OBJECTIVE >>
Select every line in the records below that contains the string "true", and reproduce each such line in full.

RECORDED INFORMATION >>
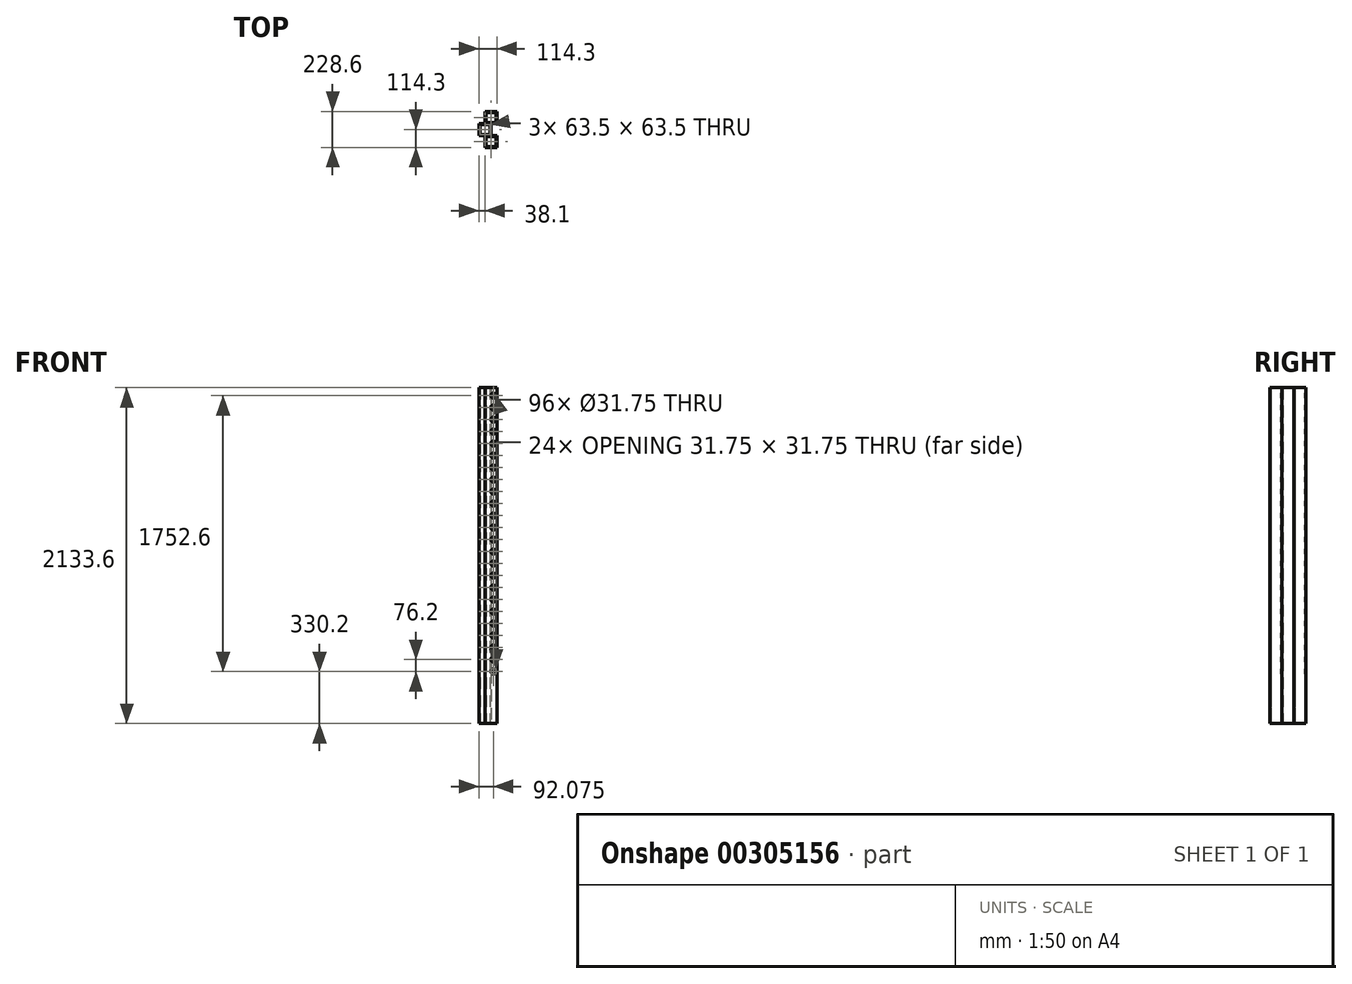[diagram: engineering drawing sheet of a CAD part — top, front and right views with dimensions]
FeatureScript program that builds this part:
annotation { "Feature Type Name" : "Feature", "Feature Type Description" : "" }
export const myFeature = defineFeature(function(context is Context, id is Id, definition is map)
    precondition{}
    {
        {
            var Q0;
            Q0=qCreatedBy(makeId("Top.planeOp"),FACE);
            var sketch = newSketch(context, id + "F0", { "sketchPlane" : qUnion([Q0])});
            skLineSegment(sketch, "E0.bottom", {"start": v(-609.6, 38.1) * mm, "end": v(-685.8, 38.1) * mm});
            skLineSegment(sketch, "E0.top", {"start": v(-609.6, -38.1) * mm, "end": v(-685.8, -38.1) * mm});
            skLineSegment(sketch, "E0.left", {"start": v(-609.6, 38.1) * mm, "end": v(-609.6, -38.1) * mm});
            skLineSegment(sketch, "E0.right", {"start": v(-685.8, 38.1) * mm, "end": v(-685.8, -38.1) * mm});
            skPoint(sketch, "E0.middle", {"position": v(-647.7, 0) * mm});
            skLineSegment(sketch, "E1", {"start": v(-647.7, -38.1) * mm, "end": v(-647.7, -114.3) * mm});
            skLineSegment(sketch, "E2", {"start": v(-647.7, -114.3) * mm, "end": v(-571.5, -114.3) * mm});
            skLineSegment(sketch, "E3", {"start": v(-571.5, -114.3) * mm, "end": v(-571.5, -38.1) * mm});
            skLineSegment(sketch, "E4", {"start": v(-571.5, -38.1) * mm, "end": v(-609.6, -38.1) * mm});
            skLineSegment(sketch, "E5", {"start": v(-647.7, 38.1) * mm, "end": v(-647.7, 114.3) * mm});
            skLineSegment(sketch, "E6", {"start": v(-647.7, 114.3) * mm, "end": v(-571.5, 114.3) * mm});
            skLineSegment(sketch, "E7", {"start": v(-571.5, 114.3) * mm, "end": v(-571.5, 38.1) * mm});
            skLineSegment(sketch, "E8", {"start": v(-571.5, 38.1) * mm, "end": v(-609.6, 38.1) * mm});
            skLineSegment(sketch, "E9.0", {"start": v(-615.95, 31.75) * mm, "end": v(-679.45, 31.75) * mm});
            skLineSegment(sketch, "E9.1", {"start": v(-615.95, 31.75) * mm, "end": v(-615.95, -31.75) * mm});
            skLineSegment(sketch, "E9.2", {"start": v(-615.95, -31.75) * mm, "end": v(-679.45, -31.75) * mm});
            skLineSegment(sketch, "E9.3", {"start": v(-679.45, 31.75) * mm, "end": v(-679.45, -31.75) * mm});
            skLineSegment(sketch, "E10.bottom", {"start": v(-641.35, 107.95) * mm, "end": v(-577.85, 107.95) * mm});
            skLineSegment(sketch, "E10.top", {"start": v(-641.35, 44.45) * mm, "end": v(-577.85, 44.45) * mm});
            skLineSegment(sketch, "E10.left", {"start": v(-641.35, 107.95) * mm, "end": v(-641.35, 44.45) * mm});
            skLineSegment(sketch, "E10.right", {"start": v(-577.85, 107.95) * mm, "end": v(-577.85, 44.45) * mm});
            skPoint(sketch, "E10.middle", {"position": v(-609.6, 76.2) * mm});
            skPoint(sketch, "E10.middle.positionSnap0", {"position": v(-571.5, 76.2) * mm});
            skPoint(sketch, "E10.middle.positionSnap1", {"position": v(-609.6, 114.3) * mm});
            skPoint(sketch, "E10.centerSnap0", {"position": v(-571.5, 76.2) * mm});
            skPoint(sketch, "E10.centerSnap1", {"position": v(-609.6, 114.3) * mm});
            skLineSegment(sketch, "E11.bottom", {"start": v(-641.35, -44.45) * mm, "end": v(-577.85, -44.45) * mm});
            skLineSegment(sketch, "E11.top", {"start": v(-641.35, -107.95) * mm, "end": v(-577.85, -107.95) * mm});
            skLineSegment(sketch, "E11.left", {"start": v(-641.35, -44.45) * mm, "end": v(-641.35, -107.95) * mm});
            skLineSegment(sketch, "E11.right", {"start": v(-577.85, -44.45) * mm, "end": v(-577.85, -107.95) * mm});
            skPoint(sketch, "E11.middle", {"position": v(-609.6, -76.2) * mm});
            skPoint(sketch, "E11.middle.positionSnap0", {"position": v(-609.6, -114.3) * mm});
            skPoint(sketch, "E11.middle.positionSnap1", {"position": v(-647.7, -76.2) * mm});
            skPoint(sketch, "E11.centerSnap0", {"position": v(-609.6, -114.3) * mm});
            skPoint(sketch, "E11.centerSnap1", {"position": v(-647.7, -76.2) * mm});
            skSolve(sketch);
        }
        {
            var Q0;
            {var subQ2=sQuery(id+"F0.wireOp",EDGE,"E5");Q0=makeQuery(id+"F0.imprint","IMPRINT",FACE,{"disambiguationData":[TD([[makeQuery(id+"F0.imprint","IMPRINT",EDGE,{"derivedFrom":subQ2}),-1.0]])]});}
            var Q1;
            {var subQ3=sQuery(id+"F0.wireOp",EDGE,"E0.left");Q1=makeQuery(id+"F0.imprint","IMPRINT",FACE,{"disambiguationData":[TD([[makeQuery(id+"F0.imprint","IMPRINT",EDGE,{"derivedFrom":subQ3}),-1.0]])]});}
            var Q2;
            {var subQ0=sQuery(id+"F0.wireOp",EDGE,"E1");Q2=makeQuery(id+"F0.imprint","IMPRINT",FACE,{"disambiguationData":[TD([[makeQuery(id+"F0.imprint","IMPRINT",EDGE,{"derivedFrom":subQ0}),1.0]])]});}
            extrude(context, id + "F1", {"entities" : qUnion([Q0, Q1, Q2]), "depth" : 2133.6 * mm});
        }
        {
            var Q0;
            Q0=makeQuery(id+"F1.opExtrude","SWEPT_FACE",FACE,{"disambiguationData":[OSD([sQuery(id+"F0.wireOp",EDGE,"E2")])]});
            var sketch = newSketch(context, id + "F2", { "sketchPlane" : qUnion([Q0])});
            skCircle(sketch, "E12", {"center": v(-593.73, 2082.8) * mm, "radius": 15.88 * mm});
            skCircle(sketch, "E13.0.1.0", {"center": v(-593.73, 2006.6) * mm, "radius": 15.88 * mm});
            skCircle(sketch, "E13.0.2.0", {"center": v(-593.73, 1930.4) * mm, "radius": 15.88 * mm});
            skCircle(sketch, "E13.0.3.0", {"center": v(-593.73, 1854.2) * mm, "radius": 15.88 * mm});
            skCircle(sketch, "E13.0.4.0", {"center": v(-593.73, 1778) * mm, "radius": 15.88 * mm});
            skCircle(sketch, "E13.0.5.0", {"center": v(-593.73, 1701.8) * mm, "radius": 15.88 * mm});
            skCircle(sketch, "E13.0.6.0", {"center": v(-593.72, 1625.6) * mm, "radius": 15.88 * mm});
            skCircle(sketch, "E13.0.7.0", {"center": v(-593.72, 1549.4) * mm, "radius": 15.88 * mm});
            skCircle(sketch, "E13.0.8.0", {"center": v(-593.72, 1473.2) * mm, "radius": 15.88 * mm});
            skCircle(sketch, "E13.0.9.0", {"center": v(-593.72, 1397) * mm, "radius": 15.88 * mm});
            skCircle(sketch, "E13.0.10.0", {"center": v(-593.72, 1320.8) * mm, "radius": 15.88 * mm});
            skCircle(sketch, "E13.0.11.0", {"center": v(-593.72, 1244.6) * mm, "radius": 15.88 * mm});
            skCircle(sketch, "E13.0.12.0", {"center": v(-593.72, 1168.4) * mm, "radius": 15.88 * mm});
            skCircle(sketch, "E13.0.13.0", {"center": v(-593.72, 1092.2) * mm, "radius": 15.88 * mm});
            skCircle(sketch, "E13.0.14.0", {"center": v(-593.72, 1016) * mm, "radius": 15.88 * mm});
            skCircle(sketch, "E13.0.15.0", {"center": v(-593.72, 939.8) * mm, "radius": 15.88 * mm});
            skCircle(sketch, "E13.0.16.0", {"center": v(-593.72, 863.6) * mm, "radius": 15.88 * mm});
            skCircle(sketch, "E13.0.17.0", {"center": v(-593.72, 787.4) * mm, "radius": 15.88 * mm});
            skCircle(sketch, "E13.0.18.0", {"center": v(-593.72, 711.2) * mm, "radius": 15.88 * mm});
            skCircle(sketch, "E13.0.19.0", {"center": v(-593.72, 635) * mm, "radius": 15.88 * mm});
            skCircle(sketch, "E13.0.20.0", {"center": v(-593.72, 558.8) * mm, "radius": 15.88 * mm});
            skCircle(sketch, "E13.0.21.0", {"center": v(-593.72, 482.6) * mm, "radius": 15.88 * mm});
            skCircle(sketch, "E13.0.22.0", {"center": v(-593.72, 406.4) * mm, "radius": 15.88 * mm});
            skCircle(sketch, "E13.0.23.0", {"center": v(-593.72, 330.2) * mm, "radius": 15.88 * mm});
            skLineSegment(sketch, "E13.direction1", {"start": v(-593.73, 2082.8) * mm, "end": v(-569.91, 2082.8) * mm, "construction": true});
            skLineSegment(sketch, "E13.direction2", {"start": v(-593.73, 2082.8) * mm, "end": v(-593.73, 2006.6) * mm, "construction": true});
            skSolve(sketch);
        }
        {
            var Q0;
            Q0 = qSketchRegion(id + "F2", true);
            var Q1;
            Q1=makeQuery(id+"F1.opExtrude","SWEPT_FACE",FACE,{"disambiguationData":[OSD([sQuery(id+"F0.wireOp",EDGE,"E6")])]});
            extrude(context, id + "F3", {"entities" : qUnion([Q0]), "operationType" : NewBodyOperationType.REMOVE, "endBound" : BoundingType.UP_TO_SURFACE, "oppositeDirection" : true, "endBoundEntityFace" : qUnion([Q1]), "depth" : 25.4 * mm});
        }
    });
...
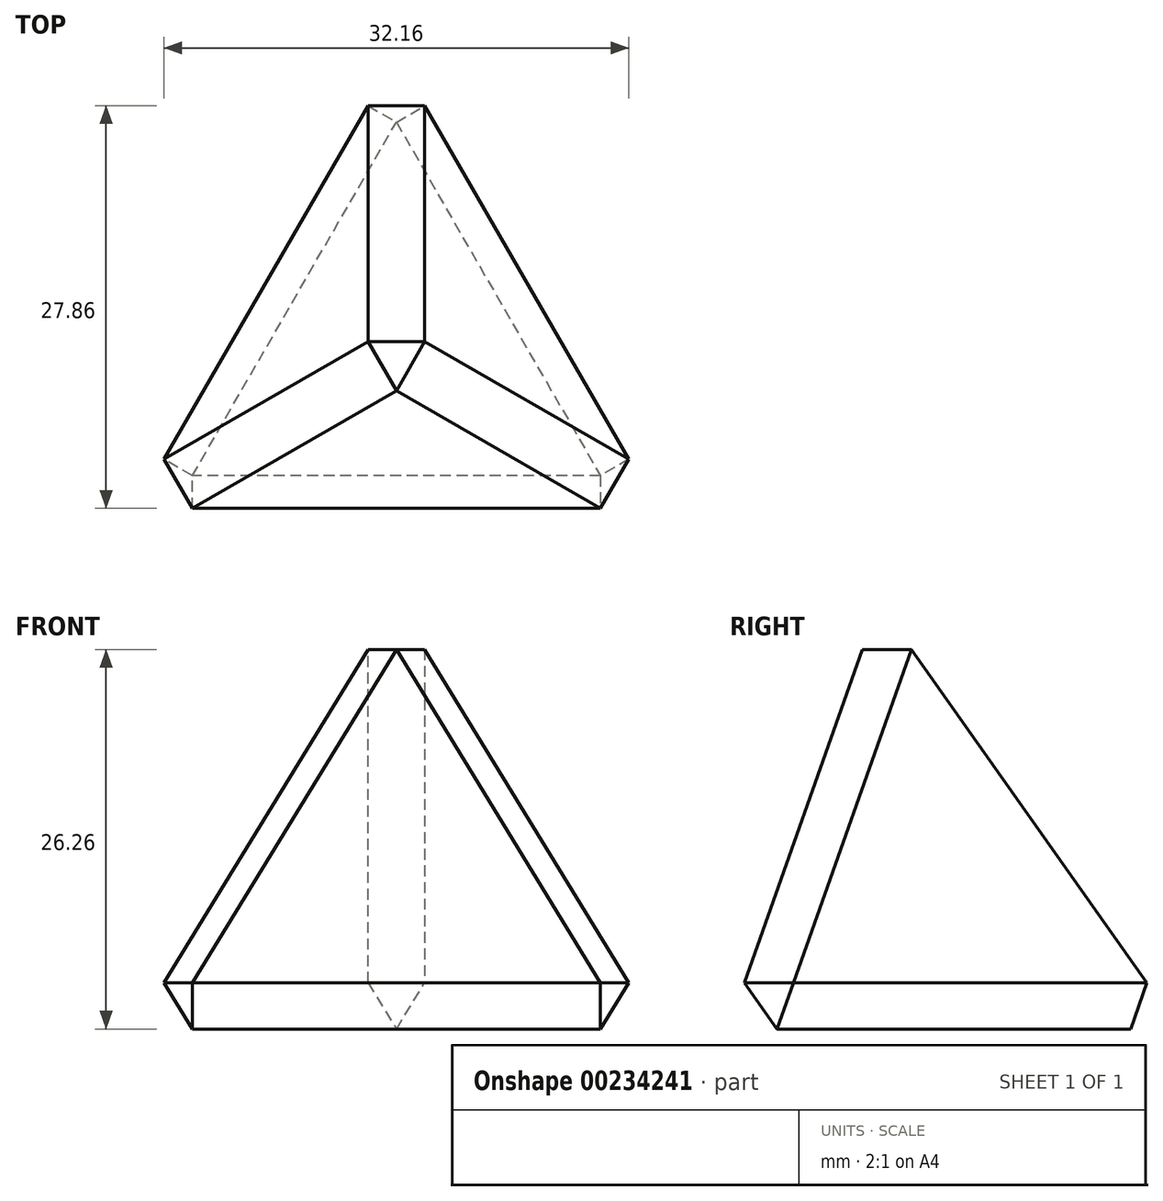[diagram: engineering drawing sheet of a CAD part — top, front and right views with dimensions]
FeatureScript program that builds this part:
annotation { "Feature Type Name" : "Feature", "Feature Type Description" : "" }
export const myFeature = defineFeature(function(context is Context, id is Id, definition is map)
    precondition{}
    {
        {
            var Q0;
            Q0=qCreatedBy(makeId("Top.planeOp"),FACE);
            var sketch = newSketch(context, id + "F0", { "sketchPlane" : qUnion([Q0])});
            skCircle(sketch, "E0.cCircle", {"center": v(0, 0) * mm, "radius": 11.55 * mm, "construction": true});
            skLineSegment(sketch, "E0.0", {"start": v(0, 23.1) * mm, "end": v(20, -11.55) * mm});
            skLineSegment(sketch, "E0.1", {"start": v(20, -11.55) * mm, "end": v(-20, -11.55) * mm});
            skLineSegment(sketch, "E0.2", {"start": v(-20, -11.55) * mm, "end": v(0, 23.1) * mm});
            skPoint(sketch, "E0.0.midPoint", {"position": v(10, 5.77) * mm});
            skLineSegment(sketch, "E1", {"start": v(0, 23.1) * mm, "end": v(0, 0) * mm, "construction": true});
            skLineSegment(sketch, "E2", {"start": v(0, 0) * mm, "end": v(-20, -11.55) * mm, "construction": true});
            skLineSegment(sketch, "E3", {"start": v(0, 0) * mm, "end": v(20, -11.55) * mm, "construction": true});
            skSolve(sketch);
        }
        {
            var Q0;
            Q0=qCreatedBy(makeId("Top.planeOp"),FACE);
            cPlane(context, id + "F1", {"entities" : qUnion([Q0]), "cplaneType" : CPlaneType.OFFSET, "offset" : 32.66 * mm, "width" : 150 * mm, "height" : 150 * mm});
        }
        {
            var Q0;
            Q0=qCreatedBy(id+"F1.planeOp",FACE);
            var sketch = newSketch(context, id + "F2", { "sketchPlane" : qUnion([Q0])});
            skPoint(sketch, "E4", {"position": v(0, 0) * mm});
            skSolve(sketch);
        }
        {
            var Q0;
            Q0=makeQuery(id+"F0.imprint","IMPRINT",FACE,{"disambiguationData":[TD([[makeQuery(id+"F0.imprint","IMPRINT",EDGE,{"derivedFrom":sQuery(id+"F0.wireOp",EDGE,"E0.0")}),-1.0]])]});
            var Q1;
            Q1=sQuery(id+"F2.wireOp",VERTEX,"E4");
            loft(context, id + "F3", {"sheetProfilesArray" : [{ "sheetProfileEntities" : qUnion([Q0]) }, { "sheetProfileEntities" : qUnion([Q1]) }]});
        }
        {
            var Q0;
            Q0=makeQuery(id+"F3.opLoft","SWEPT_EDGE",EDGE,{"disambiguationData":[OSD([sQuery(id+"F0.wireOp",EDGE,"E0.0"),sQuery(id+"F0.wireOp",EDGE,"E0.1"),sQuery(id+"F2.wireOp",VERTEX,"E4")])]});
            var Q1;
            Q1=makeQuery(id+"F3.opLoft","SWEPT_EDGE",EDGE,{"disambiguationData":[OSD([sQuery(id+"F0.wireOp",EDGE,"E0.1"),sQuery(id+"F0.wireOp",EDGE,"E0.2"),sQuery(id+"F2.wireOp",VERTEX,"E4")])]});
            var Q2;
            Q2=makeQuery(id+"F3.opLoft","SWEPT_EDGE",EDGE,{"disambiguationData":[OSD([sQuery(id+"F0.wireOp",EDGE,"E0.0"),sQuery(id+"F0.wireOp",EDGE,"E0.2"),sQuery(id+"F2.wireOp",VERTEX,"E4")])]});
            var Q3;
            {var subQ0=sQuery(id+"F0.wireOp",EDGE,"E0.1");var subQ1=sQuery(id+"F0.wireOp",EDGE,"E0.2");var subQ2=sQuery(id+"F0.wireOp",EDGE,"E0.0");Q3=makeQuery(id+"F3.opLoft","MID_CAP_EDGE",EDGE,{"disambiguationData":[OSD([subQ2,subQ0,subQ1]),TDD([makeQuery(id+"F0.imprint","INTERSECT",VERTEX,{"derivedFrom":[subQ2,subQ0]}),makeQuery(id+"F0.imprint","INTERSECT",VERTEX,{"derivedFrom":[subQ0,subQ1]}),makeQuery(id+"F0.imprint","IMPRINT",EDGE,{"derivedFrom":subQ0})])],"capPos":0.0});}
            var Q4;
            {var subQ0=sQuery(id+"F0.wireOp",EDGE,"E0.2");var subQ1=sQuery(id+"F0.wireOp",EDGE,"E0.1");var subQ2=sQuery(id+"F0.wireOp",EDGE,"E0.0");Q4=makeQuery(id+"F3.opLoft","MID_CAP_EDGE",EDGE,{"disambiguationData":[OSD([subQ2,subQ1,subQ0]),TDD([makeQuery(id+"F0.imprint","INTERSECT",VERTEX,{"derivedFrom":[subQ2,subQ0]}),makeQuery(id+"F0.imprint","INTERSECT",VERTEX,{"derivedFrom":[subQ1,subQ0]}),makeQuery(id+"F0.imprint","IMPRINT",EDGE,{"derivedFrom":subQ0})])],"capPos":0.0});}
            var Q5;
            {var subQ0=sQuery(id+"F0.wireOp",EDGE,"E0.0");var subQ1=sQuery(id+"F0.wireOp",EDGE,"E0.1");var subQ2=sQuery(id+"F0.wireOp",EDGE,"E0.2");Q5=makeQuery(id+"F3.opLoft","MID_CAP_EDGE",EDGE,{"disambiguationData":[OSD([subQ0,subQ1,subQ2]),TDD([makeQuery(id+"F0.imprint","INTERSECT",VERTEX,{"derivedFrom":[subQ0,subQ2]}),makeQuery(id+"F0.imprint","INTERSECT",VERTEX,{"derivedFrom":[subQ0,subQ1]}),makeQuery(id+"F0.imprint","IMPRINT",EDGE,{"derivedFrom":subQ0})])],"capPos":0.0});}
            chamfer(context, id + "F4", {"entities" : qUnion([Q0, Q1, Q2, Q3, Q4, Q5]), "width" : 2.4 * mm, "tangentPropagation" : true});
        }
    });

FULL RESPONSE >>
            skLineSegment(sketch, "E13.direction1", {"start": v(-593.73, 2082.8) * mm, "end": v(-569.91, 2082.8) * mm, "construction": true});
            skLineSegment(sketch, "E13.direction2", {"start": v(-593.73, 2082.8) * mm, "end": v(-593.73, 2006.6) * mm, "construction": true});
            Q0 = qSketchRegion(id + "F2", true);
            extrude(context, id + "F3", {"entities" : qUnion([Q0]), "operationType" : NewBodyOperationType.REMOVE, "endBound" : BoundingType.UP_TO_SURFACE, "oppositeDirection" : true, "endBoundEntityFace" : qUnion([Q1]), "depth" : 25.4 * mm});
            skCircle(sketch, "E0.cCircle", {"center": v(0, 0) * mm, "radius": 11.55 * mm, "construction": true});
            skLineSegment(sketch, "E1", {"start": v(0, 23.1) * mm, "end": v(0, 0) * mm, "construction": true});
            skLineSegment(sketch, "E2", {"start": v(0, 0) * mm, "end": v(-20, -11.55) * mm, "construction": true});
            skLineSegment(sketch, "E3", {"start": v(0, 0) * mm, "end": v(20, -11.55) * mm, "construction": true});
            chamfer(context, id + "F4", {"entities" : qUnion([Q0, Q1, Q2, Q3, Q4, Q5]), "width" : 2.4 * mm, "tangentPropagation" : true});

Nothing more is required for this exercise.